Caster is needed to create straigth-line stability or one could say “directional steering stability” In order to understand what the effect of caster is we can take the front-wheels of a shopping cart. This effect is best visualized by imagining the unrealistically extreme case where the steering axis would be horizontal-as the steering wheel is turned, the road wheel would simply change camber rather than direction. Use the search box to find the product you are looking for.

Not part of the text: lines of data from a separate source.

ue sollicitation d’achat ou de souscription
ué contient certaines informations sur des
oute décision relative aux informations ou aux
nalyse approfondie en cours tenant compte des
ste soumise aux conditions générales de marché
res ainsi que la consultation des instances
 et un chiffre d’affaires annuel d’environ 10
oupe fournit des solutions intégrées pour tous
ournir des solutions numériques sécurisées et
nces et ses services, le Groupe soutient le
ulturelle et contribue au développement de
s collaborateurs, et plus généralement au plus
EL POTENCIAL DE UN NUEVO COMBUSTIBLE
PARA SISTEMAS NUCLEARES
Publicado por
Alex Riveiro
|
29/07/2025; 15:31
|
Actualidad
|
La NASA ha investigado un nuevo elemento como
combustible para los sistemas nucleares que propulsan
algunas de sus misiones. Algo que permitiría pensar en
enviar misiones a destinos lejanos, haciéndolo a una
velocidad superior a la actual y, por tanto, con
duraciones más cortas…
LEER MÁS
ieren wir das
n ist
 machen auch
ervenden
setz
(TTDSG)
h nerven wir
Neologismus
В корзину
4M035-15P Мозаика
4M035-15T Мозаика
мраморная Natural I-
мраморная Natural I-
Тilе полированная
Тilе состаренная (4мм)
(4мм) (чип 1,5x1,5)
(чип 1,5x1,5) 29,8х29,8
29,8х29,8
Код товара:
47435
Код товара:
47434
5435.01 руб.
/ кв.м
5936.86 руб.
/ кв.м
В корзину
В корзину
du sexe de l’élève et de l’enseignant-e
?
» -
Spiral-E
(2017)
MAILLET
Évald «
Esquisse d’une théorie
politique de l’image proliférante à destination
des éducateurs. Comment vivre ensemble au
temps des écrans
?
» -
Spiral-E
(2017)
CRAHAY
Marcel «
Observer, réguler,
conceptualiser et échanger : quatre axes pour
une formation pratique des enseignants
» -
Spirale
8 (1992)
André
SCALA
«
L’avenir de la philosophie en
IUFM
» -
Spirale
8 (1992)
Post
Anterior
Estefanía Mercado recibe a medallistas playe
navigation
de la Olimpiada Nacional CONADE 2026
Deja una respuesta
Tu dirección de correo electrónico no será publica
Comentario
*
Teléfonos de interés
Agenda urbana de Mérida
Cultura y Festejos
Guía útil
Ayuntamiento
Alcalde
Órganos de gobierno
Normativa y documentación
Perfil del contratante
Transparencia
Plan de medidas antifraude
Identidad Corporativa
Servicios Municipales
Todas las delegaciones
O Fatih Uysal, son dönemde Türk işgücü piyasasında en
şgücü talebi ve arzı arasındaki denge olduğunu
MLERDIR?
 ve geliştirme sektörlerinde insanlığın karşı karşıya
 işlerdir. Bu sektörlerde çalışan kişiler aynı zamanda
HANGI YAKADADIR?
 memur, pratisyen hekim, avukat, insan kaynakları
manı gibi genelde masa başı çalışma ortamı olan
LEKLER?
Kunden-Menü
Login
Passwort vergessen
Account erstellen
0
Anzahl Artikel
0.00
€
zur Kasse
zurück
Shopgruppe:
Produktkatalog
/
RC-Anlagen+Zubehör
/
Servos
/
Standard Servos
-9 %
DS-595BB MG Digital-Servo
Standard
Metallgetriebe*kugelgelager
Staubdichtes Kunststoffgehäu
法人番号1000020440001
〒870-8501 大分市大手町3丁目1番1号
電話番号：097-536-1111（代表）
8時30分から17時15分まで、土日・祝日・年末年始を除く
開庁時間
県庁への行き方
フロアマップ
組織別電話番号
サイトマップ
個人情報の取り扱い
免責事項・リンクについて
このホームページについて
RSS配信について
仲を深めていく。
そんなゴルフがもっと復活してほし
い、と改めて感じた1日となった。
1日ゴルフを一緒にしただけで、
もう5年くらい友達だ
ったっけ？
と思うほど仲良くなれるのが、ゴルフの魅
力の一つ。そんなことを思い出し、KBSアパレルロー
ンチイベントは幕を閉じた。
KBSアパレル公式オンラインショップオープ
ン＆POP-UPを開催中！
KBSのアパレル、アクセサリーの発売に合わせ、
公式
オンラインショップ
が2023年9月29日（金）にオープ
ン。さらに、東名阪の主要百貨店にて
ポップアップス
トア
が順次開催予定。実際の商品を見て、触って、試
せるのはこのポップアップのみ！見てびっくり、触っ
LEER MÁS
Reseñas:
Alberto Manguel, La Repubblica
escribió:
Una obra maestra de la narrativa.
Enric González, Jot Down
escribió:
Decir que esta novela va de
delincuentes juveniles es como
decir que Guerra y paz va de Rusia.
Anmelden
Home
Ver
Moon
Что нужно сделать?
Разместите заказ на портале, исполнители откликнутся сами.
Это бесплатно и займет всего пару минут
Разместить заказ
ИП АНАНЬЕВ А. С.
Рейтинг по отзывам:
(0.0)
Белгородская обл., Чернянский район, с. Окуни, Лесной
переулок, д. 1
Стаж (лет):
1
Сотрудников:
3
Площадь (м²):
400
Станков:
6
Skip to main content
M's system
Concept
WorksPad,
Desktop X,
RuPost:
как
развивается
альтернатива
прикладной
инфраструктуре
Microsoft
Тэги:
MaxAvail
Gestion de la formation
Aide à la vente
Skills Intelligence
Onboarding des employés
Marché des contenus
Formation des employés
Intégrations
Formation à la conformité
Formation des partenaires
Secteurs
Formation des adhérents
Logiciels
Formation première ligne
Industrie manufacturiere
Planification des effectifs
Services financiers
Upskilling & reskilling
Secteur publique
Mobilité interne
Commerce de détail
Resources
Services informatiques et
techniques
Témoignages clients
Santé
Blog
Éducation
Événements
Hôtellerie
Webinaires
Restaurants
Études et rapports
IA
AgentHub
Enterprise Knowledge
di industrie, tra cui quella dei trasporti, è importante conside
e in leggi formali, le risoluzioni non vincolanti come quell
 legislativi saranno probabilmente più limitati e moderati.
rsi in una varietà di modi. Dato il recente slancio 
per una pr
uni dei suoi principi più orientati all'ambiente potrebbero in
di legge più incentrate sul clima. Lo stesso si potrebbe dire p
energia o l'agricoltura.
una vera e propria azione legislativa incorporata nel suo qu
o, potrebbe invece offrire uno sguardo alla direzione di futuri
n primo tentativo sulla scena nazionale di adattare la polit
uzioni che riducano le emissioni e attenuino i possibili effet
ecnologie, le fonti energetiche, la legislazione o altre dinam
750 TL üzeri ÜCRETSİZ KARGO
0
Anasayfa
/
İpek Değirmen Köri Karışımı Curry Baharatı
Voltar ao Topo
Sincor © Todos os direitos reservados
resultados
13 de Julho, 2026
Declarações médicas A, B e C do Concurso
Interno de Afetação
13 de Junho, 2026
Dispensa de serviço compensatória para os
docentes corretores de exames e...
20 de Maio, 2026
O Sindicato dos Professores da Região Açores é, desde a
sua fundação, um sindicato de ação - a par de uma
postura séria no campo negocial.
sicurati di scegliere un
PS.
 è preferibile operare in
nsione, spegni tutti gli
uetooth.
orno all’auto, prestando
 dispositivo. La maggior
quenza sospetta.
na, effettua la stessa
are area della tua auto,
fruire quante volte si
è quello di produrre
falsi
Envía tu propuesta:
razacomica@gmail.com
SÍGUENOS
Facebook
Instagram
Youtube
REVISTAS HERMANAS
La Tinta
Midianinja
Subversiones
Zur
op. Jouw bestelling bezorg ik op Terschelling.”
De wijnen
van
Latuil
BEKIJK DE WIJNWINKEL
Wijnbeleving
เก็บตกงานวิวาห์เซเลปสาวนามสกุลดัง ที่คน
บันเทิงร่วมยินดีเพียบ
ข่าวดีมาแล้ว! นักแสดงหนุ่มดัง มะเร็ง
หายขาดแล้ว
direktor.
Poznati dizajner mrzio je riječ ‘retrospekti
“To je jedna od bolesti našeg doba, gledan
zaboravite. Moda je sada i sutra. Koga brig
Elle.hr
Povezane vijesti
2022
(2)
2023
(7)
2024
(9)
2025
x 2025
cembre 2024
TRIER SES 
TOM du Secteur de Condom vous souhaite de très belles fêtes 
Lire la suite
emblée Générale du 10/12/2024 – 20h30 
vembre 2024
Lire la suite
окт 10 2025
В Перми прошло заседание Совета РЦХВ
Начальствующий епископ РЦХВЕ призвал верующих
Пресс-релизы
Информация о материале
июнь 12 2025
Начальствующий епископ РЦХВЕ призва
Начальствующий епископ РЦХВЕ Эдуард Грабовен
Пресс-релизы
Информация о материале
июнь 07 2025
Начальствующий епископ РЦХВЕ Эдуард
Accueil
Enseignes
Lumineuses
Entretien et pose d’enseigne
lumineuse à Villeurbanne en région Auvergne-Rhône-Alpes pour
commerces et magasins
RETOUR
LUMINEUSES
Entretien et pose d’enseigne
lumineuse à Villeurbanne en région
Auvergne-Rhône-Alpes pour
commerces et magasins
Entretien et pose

Also; negative camber creates a force on the wheels called “camber-thrust”.

Caster, Camber, Toe

Also there’s a difference between static and dynamic toe. In general, it’s desirable to have the inboard edge of the tire slightly hotter than the outboard edge.

This can be a very difficult task, since, as the chassis rolls in a corner, the suspension must deflect vertically some distance. The best way to determine the proper camber for competition is to measure the temperature profile across the tire tread immediately after completing some hot laps.

This is most noticeable in rear-drive cars. Yet the goals of the manufacturer were probably different from yours, the competitor.